I recently spoke at Berkeley Lab to a group of visitors that included the Senior Policy Advisor to Speaker Nancy Pelosi, Kenneth DeGraff. The purpose of the talk was to highlight the work being done with two of the five unique national user facilities here at Berkeley Lab: the Advanced Light Source (ALS) and the Molecular Foundry.
Among the several data modalities, these facilities require image processing to fully provide access to instruments that are currently pushing the frontiers of science research and collaboration around the world. The challenge is extracting information from data from the high-throughput instruments fast enough while petabytes of data backlogs yearly.
The state-of-the-art instruments maintained at these facilities create a fast-growing deluge of data that currently demands 35 petabytes of data traffic each month, therefore advances in data analysis and storage techniques are crucial to handle the ~7 exabytes of scientific data generated by these user facilities (estimated/expected by 2021). To give you an idea of the overwhelming amount of data, just one instrument alone can generate 1TB per hour – 1TB corresponds to 170 Netflix movies, and even though we have become really good at bing watching, this is too many pictures to scrutinize properly for scientific purposes. Software tools are needed urgently to automate indexing, ranking and searching of scientific data – efforts I'm currently engaged in Berkeley Lab and at BIDS.
A broader BIDS effort in image processing is the ImageXD initiative – Image Across Domains – which promotes knowledge transfer and understanding of image processing techniques across various domain areas and applications through free software and data. Applications are now open for this year’s ImageXD Conference, being held at BIDS on September 11-13, 2019. This year’s conference will feature global representatives in image processing and cutting edge research in fields and applications as wide ranging as new microscopy instruments to new algorithms to process multiresolution data.

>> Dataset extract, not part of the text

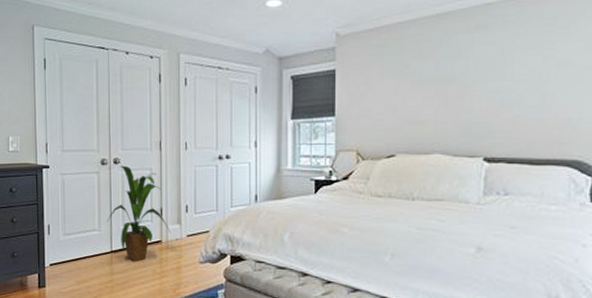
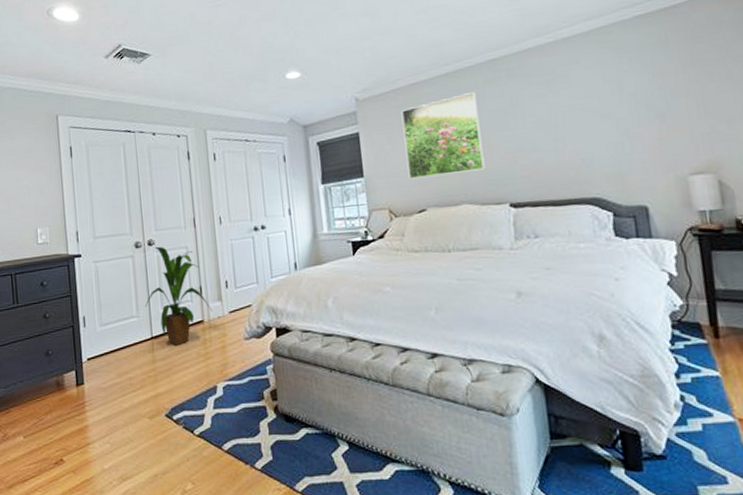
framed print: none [382,37,465,123] -> present [401,92,485,179]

Together with UC Berkeley, LBL Computing Sciences has built an international network of scientists which constructs tools for the common good. For instance, together we are building free Python software packages for image analysis, which provide building blocks for engineering sophisticated frameworks that automate scientific experiments in material sciences and biology. Ideally our efforts to improve the world of image processing technology will help save lives and improve the well-being of humanity and Earth’s environment.
BIDS Director and 2011 Nobel Laureate Saul Perlmutter has been leading BIDS since its creation in 2014, with support from the Moore and Sloan Foundations and UC Berkeley. I am really grateful for the opportunity to be a data scientist at BIDS since then, working on democratizing scientific methods and software for impactful data science, such as exploring applications of new machine learning methods for social welfare and public health — e.g. my work with the Center for Recognition and Inspection of Cells (CRIC), which endeavors to improve cervical cancer analysis and diagnosis from Pap smears images.